Les entreprises de commerce de produits de luxe semblent vent debout contre la nouvelle loi Sapin qui interdit les achats en liquide de plus de 1 000 € pour les résidents français et 10 000 € pour les résidents étrangers, au lieu de 3 000 et 15 000 € respectivement. Or les achats de montres et bijoux de moins de 1 000 € représentent 40 % du marché ! Et 1 000 € en joaillerie, comme en horlogerie de luxe, c’est à peine plus que le prix d’entrée de nombreuses pièces achetées par les étrangers en France. Or ceux-ci payent très souvent en liquide selon leurs habitudes culturelles et locales tout à fait courantes.
On sait que les touristes russes, déjà à la peine avec un rouble en berne, ont l’habitude de payer en liquide. Cette nouvelle mesure très contraignante, liée au fait que la plupart des boutiques ne peuvent ouvrir le dimanche en France, n’est-elle pas de nature à inciter davantage les touristes à aller faire leurs emplettes à Londres ? Le but avoué est de lutter contre le terrorisme. Celui-ci aura tôt fait de s’adapter à la nouvelle loi.
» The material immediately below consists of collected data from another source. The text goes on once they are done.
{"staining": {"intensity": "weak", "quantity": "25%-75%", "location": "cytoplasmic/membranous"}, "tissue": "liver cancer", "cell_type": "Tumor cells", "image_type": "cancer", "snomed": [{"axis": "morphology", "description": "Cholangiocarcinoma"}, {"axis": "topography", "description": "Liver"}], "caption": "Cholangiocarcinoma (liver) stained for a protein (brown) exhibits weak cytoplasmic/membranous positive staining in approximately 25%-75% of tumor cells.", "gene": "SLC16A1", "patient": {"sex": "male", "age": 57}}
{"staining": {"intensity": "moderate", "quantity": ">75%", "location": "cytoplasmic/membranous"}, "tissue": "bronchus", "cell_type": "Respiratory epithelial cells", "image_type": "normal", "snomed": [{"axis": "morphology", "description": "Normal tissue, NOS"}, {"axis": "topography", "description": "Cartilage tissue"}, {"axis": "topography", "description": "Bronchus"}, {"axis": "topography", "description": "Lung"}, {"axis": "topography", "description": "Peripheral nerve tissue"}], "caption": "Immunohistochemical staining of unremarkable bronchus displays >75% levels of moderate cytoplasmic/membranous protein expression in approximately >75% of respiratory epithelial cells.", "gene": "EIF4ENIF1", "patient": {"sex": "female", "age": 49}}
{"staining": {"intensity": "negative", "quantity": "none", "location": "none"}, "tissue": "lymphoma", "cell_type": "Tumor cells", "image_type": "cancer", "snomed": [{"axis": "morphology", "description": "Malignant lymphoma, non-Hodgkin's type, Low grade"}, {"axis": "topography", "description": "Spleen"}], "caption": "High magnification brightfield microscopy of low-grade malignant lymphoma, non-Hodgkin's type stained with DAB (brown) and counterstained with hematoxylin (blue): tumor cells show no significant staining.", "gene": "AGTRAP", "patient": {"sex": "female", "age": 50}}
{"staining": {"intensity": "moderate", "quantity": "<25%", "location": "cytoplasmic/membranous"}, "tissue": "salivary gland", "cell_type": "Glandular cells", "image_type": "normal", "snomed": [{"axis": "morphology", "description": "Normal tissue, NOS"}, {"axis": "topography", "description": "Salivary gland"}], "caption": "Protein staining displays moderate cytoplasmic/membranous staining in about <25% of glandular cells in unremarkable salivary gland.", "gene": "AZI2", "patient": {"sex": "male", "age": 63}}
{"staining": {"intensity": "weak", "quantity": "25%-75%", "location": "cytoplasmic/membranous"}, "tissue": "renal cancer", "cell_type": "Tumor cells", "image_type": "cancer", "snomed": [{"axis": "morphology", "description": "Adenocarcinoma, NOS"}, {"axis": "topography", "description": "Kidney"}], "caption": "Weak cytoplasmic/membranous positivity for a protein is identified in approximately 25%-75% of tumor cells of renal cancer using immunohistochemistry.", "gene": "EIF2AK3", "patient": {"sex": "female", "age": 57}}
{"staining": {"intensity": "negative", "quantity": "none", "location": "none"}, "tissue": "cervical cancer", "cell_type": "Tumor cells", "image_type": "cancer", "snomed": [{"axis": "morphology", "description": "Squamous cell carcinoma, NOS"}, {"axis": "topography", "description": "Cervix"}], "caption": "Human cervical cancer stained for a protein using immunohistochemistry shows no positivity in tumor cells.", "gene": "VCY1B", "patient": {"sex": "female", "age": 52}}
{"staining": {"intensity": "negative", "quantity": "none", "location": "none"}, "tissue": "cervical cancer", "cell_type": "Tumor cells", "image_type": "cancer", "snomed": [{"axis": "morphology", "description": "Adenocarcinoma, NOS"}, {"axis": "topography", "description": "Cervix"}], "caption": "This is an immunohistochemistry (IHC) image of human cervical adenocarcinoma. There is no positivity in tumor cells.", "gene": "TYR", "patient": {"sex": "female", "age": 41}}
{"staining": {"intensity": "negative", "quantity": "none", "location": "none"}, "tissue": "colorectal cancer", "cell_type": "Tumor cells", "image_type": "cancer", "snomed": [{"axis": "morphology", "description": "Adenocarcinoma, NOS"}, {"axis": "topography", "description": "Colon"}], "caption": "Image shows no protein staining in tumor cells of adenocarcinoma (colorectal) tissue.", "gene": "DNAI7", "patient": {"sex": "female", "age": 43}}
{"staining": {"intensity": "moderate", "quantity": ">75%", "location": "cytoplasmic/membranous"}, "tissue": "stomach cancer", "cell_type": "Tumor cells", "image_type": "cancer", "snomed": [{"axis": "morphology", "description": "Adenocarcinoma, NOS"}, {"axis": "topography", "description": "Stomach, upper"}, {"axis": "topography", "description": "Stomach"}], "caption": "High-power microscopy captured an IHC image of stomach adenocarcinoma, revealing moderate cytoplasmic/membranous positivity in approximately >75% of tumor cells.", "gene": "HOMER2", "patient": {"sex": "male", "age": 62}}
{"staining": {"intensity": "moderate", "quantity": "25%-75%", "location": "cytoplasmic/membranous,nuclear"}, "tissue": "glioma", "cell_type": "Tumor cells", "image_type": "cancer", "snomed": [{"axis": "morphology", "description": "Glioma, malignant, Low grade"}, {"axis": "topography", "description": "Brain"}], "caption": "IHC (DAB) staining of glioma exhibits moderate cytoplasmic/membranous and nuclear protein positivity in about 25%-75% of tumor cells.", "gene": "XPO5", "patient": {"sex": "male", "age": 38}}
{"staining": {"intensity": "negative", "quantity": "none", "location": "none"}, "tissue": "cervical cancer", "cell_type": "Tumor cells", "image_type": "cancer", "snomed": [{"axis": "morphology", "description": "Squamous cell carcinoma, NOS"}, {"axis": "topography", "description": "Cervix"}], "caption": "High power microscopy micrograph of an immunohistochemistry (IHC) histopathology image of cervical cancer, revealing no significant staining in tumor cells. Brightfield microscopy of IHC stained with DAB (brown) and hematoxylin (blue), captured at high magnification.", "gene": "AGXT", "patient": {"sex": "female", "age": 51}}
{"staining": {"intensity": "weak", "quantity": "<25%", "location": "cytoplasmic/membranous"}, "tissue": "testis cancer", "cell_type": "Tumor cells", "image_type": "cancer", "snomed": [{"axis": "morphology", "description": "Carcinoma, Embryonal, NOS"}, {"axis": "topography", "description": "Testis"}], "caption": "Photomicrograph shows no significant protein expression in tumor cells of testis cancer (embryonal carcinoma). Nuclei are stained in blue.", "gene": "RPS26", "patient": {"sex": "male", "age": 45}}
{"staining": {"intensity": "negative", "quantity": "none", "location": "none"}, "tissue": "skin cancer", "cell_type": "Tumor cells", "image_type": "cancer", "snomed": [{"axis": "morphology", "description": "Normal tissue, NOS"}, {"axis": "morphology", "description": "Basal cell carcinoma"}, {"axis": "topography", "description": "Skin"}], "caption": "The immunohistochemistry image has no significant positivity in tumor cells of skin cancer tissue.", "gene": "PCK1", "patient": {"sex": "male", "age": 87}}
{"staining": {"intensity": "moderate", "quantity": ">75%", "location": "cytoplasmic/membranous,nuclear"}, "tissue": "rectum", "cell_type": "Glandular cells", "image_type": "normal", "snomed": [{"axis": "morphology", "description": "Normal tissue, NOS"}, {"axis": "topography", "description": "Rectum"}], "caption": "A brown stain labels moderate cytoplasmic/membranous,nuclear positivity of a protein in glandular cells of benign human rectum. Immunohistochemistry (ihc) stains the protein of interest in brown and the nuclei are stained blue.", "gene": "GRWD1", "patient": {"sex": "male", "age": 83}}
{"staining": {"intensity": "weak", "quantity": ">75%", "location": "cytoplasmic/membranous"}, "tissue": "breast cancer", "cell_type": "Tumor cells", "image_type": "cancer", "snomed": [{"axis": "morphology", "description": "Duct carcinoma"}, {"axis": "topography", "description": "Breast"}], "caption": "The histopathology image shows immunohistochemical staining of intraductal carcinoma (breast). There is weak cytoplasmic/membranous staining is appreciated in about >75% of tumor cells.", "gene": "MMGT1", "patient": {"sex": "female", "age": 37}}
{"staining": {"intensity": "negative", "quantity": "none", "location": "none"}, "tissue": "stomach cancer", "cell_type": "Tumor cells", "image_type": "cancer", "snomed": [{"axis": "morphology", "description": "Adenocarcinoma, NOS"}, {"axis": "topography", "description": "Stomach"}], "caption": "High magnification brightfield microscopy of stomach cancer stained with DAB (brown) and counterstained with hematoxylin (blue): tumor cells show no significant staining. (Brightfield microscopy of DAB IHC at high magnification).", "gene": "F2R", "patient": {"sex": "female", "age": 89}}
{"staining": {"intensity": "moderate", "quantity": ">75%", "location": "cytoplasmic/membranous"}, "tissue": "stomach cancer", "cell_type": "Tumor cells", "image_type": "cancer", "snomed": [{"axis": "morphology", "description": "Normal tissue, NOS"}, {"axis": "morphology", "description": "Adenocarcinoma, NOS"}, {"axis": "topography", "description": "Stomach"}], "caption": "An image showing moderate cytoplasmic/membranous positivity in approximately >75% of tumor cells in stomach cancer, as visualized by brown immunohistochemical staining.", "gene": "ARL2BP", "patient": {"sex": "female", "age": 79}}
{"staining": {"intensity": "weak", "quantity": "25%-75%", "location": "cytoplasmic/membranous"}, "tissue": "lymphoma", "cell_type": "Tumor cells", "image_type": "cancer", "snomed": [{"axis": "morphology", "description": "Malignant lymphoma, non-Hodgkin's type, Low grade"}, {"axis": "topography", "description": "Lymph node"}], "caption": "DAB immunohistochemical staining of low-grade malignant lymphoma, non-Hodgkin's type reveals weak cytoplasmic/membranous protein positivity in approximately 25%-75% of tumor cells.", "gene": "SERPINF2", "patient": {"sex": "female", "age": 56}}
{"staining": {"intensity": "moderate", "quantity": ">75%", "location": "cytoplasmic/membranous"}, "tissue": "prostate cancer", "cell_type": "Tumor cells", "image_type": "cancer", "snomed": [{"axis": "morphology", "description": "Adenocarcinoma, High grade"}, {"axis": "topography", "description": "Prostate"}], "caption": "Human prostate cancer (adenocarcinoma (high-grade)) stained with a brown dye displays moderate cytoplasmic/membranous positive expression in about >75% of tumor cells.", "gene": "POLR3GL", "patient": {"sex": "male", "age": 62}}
Un journaliste du Figaro rappelle qu’ « Amedy Coulibaly avait contracté un prêt à la consommation de 6000 euros chez Cofidis pour financer ses attentats ». Celui-ci « avait fourni des informations erronées qui n’avaient pas été vérifiées ». Et par ailleurs, la liberté totale d’ouvrir des comptes Nickel dans les bureaux de tabac (une identité falsifiée étant toujours possible) ne semble alerter personne… En revanche, le tort porté aux produits de luxe, source de revenus importante en France, ne semble guère avoir été pris en compte !
Les horlogers et joailliers sont déjà soumis à de fortes exigences par la loi (respect du droit douanier pour le rachat d’or, obligation de déclarer à TRACFIN les règlements dont les fonds ont une origine douteuse). Les renforcer n’aura qu’un effet très limité sur les auteurs de malversations qui trouveront vite la parade. L’Alliance du Commerce, qui regroupe les grands magasins parisiens (Galeries Lafayette et Printemps Haussmann, BHV Marais, Le Bon Marché…) et les professionnels de la chaussure et du prêt-à-porter ont aussi vivement protesté. Les Galeries Lafayette et le Printemps enregistrent 20 % de leurs achats en liquide. Il est malheureusement peu probable que le gouvernement revienne sur sa décision.